*CONSIGNE*
Citez mot pour mot, dans l'extrait ci-dessous sur la forêt de la Vallée de Joux, tout le passage allant de « Le Bois, essentiel » jusqu'à « de la saison. ».

*EXTRAIT FOURNI*
Le Bois, essentiel à La Vallée

Derrière l’arbre se cache toute une économie

Derrière l’arbre se cache toute une économie forestière, propre à la Vallée de Joux. Depuis la graine jusqu’à la marqueterie fine, le savoir-faire des entreprises combières sera exploré tout au long de ce nouveau thème de la saison.

Communes forestières

Avec un peu plus de 15’000 hectares de surface boisée, la Vallée de Joux et ses trois communes sont parmi les plus forestières du Canton. On y trouve différentes essences de bois : des résineux, avec l’épicéa et le sapin blanc, mais aussi des feuillus comme le hêtre, l’érable, frêne et l’alisier blanc, entre autres. Des espèces propres à notre altitude et aptes à faire face aux hivers longs et rigoureux. Le sol a également son importance, très peu profond, avec des dalles rocheuses juste sous la surface. « Il y a différents types de forêt, raconte Rémy Meylan, garde-forestier à la Commune du Chenit, il y a la forêt fermée où le bétail n’a pas accès, la forêt parcourue par le bétail, le bois sur pâturages, et les pâturages. » Chaque essence a son rôle bien défini « l’épicéa d’abord, explique Jan-Matti Keller, inspecteur de l’arrondissement 11-16, basé au Brassus, ses premières billes de bois sont destinées à la menuiserie et aux facteurs d’instruments de musique, avec le bois de résonnance. Les deuxièmes billes vont à la construction et les derniers morceaux servent pour créer de l’énergie. Le hêtre est principalement utilisé en bois d’énergie, on le transforme en plaquettes pour les centrales combières et en bûches pour les particuliers. »

Gestion de la forêt

C’est à partir d’un plan de gestion validé par la commune et le canton que les gardes-forestiers entretiennent la forêt « le boisé a été identifié lors de l’élaboration du plan de gestion, explique Rémy Meylan, on connait l’accroissement de la forêt qui est de 5 ou 6 sylves (mètres cubes forestiers, ndlr) par hectares, ce qui donne la possibilité de coupe. On a entre autres la tâche de marteler les arbres (marquer les arbres pour l’abattage). Pour marteler on mesure l’arbre avec une pince de martelage, à environ 1m30 du sol. Sur la commune du Chenit, on peut couper chaque année 12’110 sylves. L’exploitation se fait au printemps puis du mois d’août aux premières neiges (mi-novembre). Une grosse partie de la coupe est du bois de qualité utilisé principalement pour la construction et un peu pour la menuiserie. Chaque garde reconnait un arbre potentiellement de résonnance, c’est seulement coupé et à terre que l’on peut déterminer précisément s’il pourra être utilisé en bois de résonnance. On les marque différemment sur la tranche de l’arbre, mais il ne va pas se vendre spécifiquement aux luthiers, il est vendu aux scieurs, où les intéressés doivent se fournir. Nous ne gérons pas la vente, nous travaillons avec La Forestière, société coopérative des propriétaires et d’exploitants forestiers, qui commercialise les bois. Nous exploitons et mettons à disposition au bord des chemins pour les porte-camions. La Forestière s’occupe de la vente des bois mise à leur disposition à port de camion et garantissent aux propriétaires le payement de celui-ci. »

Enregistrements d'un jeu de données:

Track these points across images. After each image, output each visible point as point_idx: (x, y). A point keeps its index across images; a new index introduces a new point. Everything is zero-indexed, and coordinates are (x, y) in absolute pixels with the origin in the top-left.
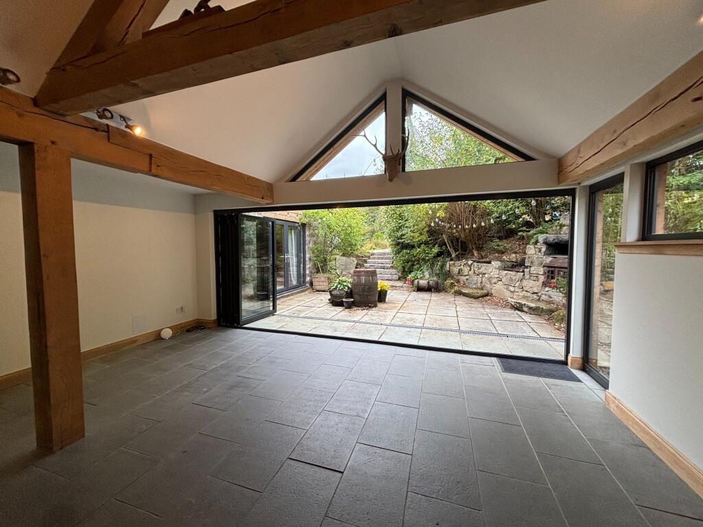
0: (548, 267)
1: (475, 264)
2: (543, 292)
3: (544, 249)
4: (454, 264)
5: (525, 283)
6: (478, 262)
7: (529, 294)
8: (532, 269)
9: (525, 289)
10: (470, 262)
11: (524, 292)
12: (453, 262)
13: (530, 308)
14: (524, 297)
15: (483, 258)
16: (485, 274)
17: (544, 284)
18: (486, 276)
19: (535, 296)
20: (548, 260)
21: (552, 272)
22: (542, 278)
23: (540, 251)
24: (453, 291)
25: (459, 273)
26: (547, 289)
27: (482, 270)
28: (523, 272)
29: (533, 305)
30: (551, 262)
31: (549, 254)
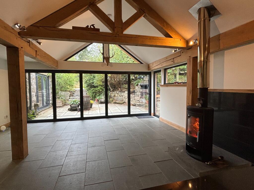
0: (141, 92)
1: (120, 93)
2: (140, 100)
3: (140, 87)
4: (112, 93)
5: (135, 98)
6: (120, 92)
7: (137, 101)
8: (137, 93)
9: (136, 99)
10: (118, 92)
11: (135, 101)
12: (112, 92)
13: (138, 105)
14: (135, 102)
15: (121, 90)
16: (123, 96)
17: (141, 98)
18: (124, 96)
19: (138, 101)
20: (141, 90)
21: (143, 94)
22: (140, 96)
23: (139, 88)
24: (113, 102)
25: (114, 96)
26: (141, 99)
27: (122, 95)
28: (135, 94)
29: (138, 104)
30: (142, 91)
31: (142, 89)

---

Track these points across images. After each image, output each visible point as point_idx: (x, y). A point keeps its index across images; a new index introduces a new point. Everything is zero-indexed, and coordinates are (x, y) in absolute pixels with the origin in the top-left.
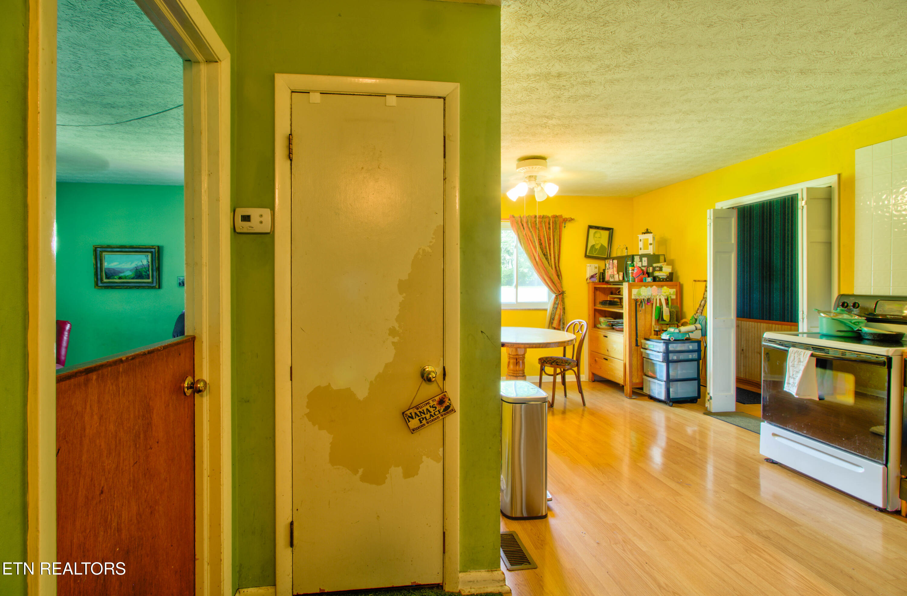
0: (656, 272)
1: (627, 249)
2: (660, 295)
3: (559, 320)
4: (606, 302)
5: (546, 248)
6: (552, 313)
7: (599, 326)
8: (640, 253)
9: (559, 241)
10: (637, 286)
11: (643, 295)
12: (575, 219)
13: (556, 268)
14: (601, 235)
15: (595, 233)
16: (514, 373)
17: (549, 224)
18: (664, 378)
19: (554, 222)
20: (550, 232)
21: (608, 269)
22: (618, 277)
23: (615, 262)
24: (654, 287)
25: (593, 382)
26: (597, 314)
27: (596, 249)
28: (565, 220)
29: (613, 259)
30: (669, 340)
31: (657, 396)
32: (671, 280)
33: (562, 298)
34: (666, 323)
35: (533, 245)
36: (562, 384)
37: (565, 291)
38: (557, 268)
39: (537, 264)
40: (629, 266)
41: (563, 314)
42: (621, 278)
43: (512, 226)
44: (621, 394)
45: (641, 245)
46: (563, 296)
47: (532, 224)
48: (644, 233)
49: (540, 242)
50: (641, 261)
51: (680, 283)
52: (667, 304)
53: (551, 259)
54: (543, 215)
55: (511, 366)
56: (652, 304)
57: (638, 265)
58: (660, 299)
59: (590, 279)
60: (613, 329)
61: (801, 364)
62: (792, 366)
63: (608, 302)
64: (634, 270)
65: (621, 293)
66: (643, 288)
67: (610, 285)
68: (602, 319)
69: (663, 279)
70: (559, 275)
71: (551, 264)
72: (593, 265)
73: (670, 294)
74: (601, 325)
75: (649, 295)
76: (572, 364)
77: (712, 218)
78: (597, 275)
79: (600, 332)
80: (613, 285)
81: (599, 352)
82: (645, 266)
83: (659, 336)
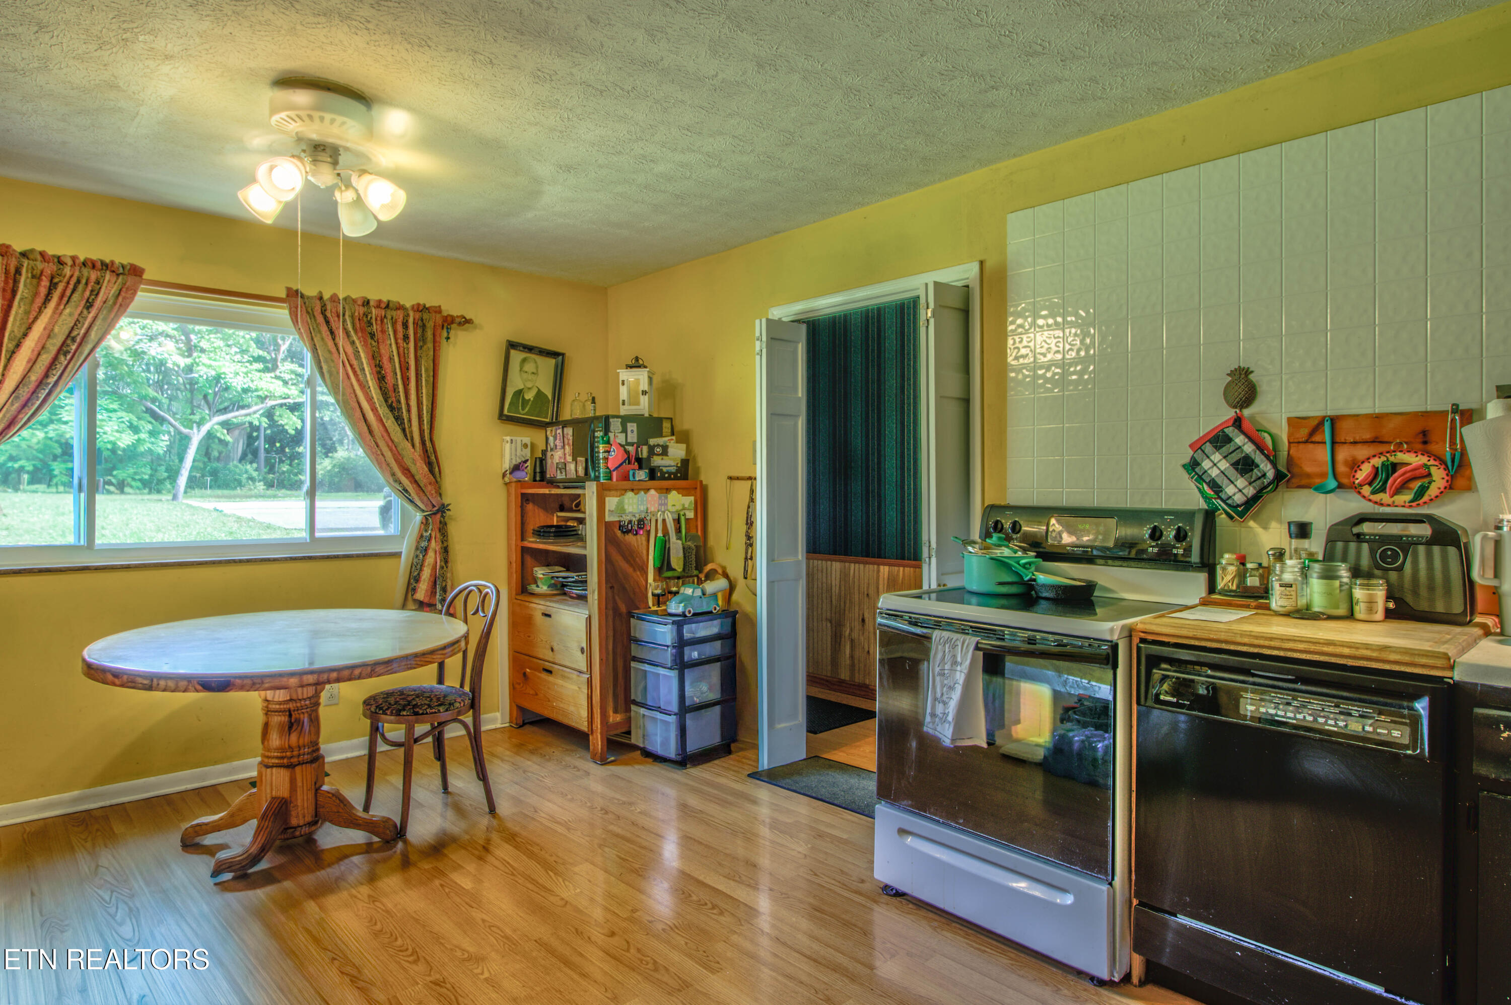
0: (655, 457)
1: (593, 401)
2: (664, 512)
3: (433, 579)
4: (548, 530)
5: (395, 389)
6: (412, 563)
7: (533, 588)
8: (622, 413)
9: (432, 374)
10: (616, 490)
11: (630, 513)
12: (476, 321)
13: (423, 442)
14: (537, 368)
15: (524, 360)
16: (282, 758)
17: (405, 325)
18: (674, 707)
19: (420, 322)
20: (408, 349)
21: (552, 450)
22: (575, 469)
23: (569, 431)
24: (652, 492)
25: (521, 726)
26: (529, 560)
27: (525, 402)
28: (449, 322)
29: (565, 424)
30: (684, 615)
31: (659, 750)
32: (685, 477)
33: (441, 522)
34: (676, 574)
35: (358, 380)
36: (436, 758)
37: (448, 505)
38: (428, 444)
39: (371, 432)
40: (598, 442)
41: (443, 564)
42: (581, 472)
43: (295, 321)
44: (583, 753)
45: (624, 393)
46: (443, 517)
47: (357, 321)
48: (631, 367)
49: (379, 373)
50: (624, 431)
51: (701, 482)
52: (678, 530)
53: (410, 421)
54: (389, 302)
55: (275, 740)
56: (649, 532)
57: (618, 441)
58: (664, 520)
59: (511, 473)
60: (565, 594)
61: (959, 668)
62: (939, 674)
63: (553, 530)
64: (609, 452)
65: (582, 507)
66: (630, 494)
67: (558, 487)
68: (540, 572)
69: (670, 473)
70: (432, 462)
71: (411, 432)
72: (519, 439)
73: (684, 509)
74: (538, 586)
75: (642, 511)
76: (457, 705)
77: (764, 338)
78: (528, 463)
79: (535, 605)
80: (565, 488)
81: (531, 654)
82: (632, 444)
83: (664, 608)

*RÉPONSE*
Le Bois, essentiel à La Vallée

Derrière l’arbre se cache toute une économie

Derrière l’arbre se cache toute une économie forestière, propre à la Vallée de Joux. Depuis la graine jusqu’à la marqueterie fine, le savoir-faire des entreprises combières sera exploré tout au long de ce nouveau thème de la saison.